## Data provided
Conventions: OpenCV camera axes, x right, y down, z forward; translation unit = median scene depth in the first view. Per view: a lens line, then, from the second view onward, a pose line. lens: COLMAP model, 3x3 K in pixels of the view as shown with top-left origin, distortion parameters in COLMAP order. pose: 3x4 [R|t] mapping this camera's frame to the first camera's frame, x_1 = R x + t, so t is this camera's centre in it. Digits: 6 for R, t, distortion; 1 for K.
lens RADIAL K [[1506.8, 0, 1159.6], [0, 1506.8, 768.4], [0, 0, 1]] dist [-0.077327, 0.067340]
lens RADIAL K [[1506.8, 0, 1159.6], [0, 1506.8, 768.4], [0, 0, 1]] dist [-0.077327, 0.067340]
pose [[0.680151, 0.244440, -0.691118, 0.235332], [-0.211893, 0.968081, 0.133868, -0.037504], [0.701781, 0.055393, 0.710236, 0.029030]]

## Problem details
Could you recast every line of the material above as a JSON list of strings, one string per line, with blank lines left out?

## Solution
[
  "Conventions: OpenCV camera axes, x right, y down, z forward; translation unit = median scene depth in the first view. Per view: a lens line, then, from the second view onward, a pose line. lens: COLMAP model, 3x3 K in pixels of the view as shown with top-left origin, distortion parameters in COLMAP order. pose: 3x4 [R|t] mapping this camera's frame to the first camera's frame, x_1 = R x + t, so t is this camera's centre in it. Digits: 6 for R, t, distortion; 1 for K.",
  "lens RADIAL K [[1506.8, 0, 1159.6], [0, 1506.8, 768.4], [0, 0, 1]] dist [-0.077327, 0.067340]",
  "lens RADIAL K [[1506.8, 0, 1159.6], [0, 1506.8, 768.4], [0, 0, 1]] dist [-0.077327, 0.067340]",
  "pose [[0.680151, 0.244440, -0.691118, 0.235332], [-0.211893, 0.968081, 0.133868, -0.037504], [0.701781, 0.055393, 0.710236, 0.029030]]"
]